I lifted the blanket off their cage.  The two albino ferrets clawed at the side of their massive cage.  Of course they wanted to be out and about.  That's the trick to ferrets.  Always need some trouble to get into.  To climb over or find.

I let them out to play.  Molly and Folly outpoured with chuckling, dooking sounds as they tumbled about.  I smiled watching their antics.

Activate Melampus.

Melampus had been a tangential bit of technology.  A heuristic AI would analyze and use brain patterns from my two pets to create speech for them.  That seemed silly, but for most mammals it turned out to be remarkable accurate.  Subtle, anthropocentric things sometimes couldn't come across.  But for most species you could hold conversations of a sort.

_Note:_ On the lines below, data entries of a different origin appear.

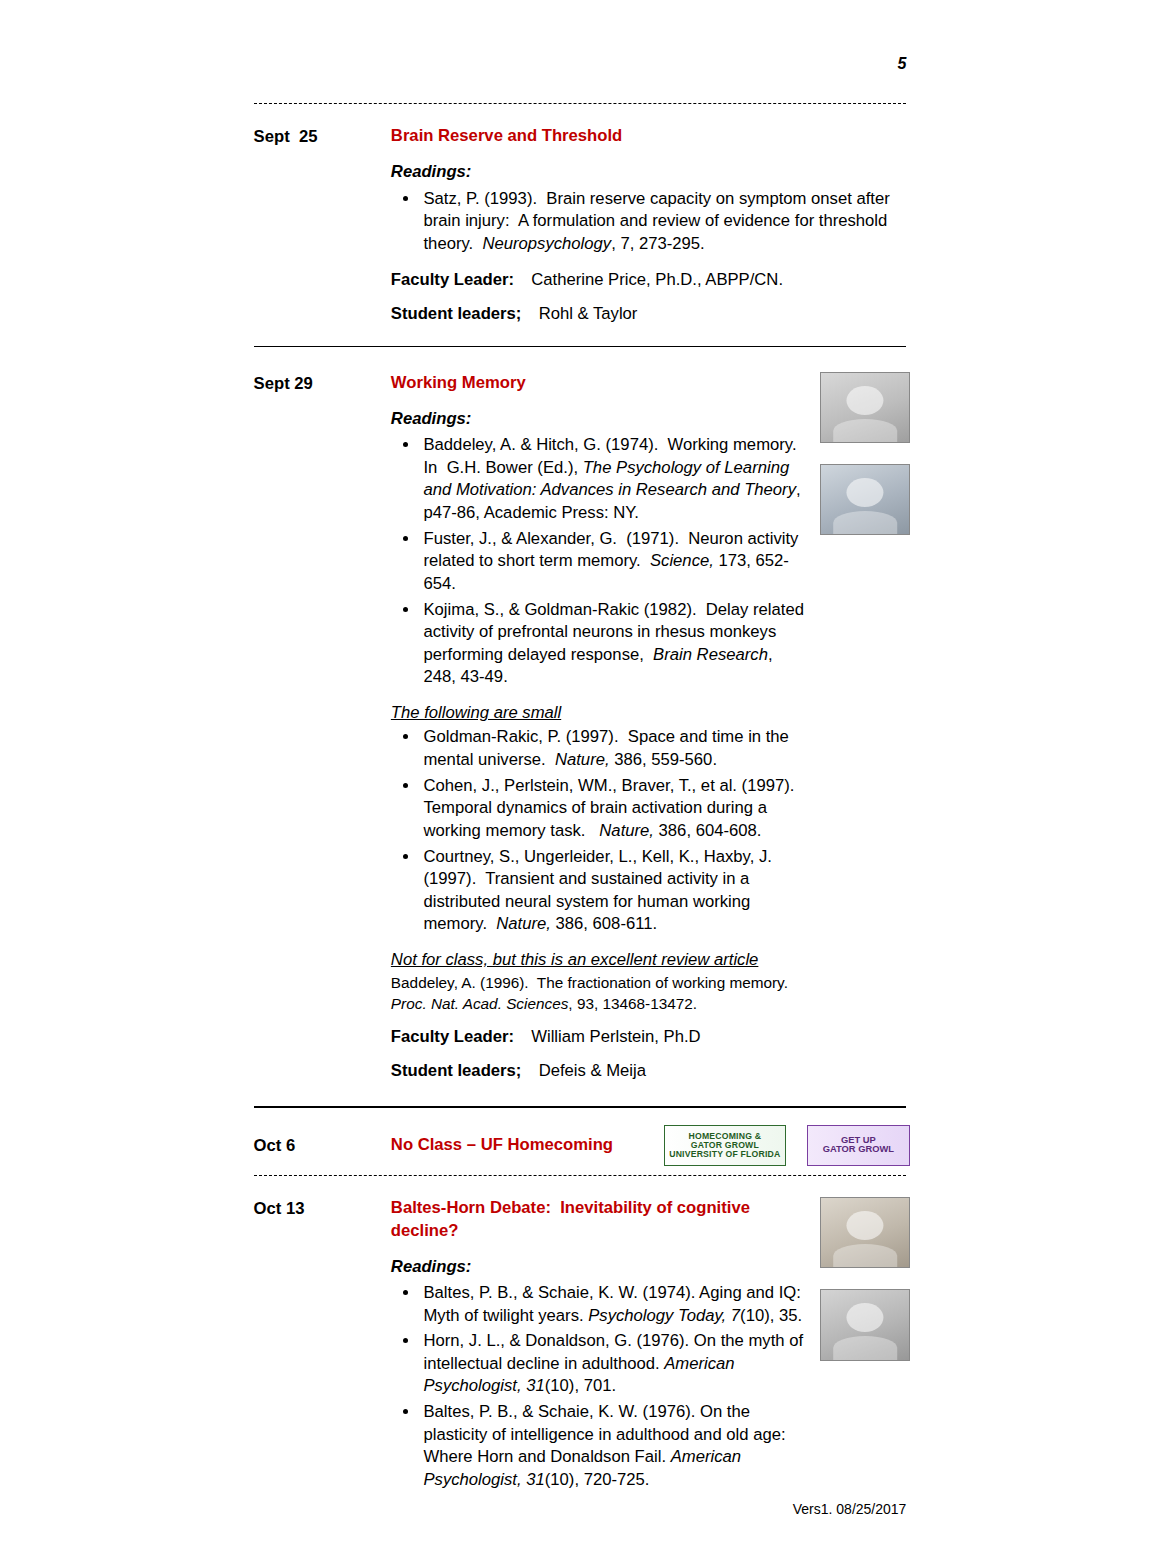5
Sept 25
Brain Reserve and Threshold
Readings:
Satz, P. (1993). Brain reserve capacity on symptom onset after brain injury: A formulation and review of evidence for threshold theory. Neuropsychology, 7, 273-295.
Faculty Leader: Catherine Price, Ph.D., ABPP/CN.
Student leaders; Rohl & Taylor
Sept 29
Working Memory
Readings:
Baddeley, A. & Hitch, G. (1974). Working memory. In G.H. Bower (Ed.), The Psychology of Learning and Motivation: Advances in Research and Theory, p47-86, Academic Press: NY.
Fuster, J., & Alexander, G. (1971). Neuron activity related to short term memory. Science, 173, 652-654.
Kojima, S., & Goldman-Rakic (1982). Delay related activity of prefrontal neurons in rhesus monkeys performing delayed response, Brain Research, 248, 43-49.
The following are small
Goldman-Rakic, P. (1997). Space and time in the mental universe. Nature, 386, 559-560.
Cohen, J., Perlstein, WM., Braver, T., et al. (1997). Temporal dynamics of brain activation during a working memory task. Nature, 386, 604-608.
Courtney, S., Ungerleider, L., Kell, K., Haxby, J. (1997). Transient and sustained activity in a distributed neural system for human working memory. Nature, 386, 608-611.
Not for class, but this is an excellent review article
Baddeley, A. (1996). The fractionation of working memory. Proc. Nat. Acad. Sciences, 93, 13468-13472.
Faculty Leader: William Perlstein, Ph.D
Student leaders; Defeis & Meija
Oct 6
No Class – UF Homecoming
HOMECOMING &
GATOR GROWL
UNIVERSITY OF FLORIDA
GET UP
GATOR GROWL
Oct 13
Baltes-Horn Debate: Inevitability of cognitive decline?
Readings:
Baltes, P. B., & Schaie, K. W. (1974). Aging and IQ: Myth of twilight years. Psychology Today, 7(10), 35.
Horn, J. L., & Donaldson, G. (1976). On the myth of intellectual decline in adulthood. American Psychologist, 31(10), 701.
Baltes, P. B., & Schaie, K. W. (1976). On the plasticity of intelligence in adulthood and old age: Where Horn and Donaldson Fail. American Psychologist, 31(10), 720-725.
Vers1. 08/25/2017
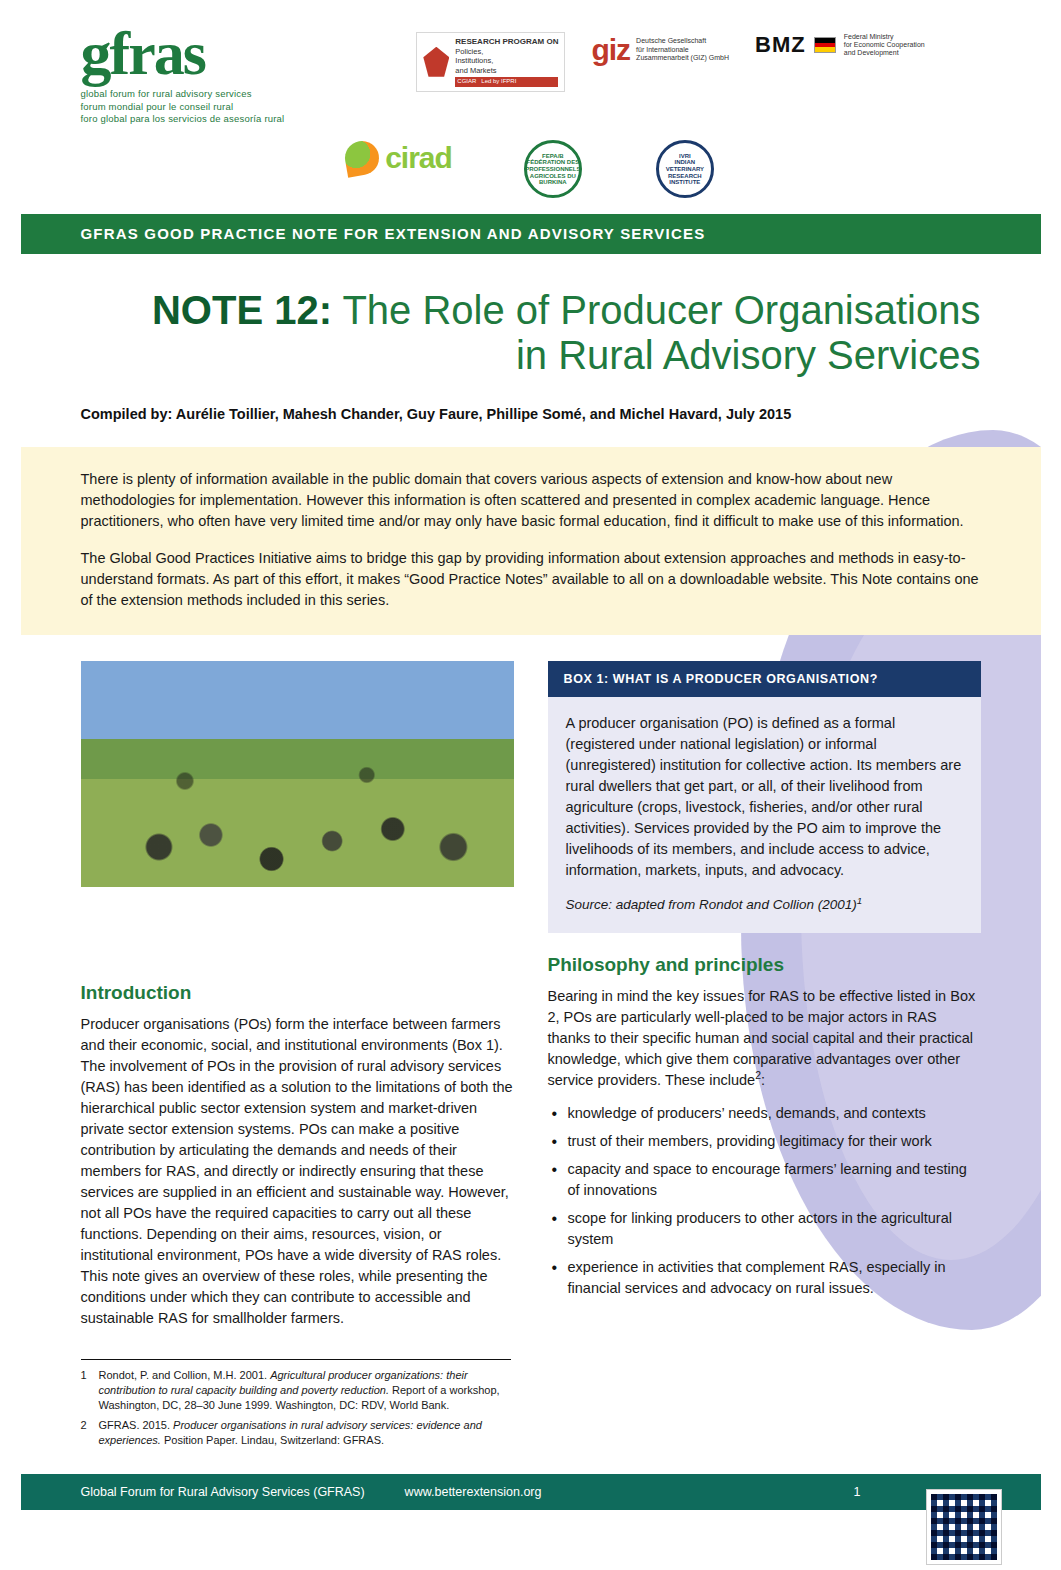gfras
global forum for rural advisory services
forum mondial pour le conseil rural
foro global para los servicios de asesoría rural
RESEARCH PROGRAM ON Policies,
Institutions,
and Markets
CGIAR Led by IFPRI
giz
Deutsche Gesellschaft
für Internationale
Zusammenarbeit (GIZ) GmbH
BMZ
Federal Ministry
for Economic Cooperation
and Development
cirad
FEPA/B
FÉDÉRATION DES PROFESSIONNELS AGRICOLES DU BURKINA
IVRI
INDIAN VETERINARY RESEARCH INSTITUTE
GFRAS GOOD PRACTICE NOTE FOR EXTENSION AND ADVISORY SERVICES
NOTE 12: The Role of Producer Organisations
in Rural Advisory Services
Compiled by: Aurélie Toillier, Mahesh Chander, Guy Faure, Phillipe Somé, and Michel Havard, July 2015
There is plenty of information available in the public domain that covers various aspects of extension and know-how about new methodologies for implementation. However this information is often scattered and presented in complex academic language. Hence practitioners, who often have very limited time and/or may only have basic formal education, find it difficult to make use of this information.
The Global Good Practices Initiative aims to bridge this gap by providing information about extension approaches and methods in easy-to-understand formats. As part of this effort, it makes “Good Practice Notes” available to all on a downloadable website. This Note contains one of the extension methods included in this series.
Introduction
Producer organisations (POs) form the interface between farmers and their economic, social, and institutional environments (Box 1). The involvement of POs in the provision of rural advisory services (RAS) has been identified as a solution to the limitations of both the hierarchical public sector extension system and market-driven private sector extension systems. POs can make a positive contribution by articulating the demands and needs of their members for RAS, and directly or indirectly ensuring that these services are supplied in an efficient and sustainable way. However, not all POs have the required capacities to carry out all these functions. Depending on their aims, resources, vision, or institutional environment, POs have a wide diversity of RAS roles. This note gives an overview of these roles, while presenting the conditions under which they can contribute to accessible and sustainable RAS for smallholder farmers.
BOX 1: WHAT IS A PRODUCER ORGANISATION?
A producer organisation (PO) is defined as a formal (registered under national legislation) or informal (unregistered) institution for collective action. Its members are rural dwellers that get part, or all, of their livelihood from agriculture (crops, livestock, fisheries, and/or other rural activities). Services provided by the PO aim to improve the livelihoods of its members, and include access to advice, information, markets, inputs, and advocacy.
Source: adapted from Rondot and Collion (2001)1
Philosophy and principles
Bearing in mind the key issues for RAS to be effective listed in Box 2, POs are particularly well-placed to be major actors in RAS thanks to their specific human and social capital and their practical knowledge, which give them comparative advantages over other service providers. These include2:
knowledge of producers’ needs, demands, and contexts
trust of their members, providing legitimacy for their work
capacity and space to encourage farmers’ learning and testing of innovations
scope for linking producers to other actors in the agricultural system
experience in activities that complement RAS, especially in financial services and advocacy on rural issues.
1
Rondot, P. and Collion, M.H. 2001. Agricultural producer organizations: their contribution to rural capacity building and poverty reduction. Report of a workshop, Washington, DC, 28–30 June 1999. Washington, DC: RDV, World Bank.
2
GFRAS. 2015. Producer organisations in rural advisory services: evidence and experiences. Position Paper. Lindau, Switzerland: GFRAS.
Global Forum for Rural Advisory Services (GFRAS) www.betterextension.org 1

Dolphins and others had used Melampus as part of a ongoing motion to gain recognition as citizens.  The United Nations continued to put off a serious discussion on it in the face of the enemy.  But even little creatures like my two ferrets could communicate with humans through Melampus.

It didn't translate anything for the animal, though.  There were BrainSys implants for some animals.   The BrainSys would help convey one or two concepts and their context.  But it couldn't convey everything.  It didn't make them super-intelligent.  Then again, animals like ferrets were far smarter than most people expect.

"Hi!"  Both tumbled in unison at me.  Of course both of them had a basic BrainSys.  Enough to allow some conversation.  Enough they could activate a automated feeder and some other things.  Enough that I had been on a constant vigil on the net to keep the two of them from trouble.  The two proved apt at hacking their way into all sorts of places.

"Hi."  I grabbed at both of them.  They tumbled around me, pleased to be out of their cage.

The three of us played.  The one thing the two of excelled at was making the world seem worth waking up to.  They didn't know something was coming to destroy everything.  They just were themselves.  Curious and troublesome.

And it kept Charlie out of my mind for a little while, at least.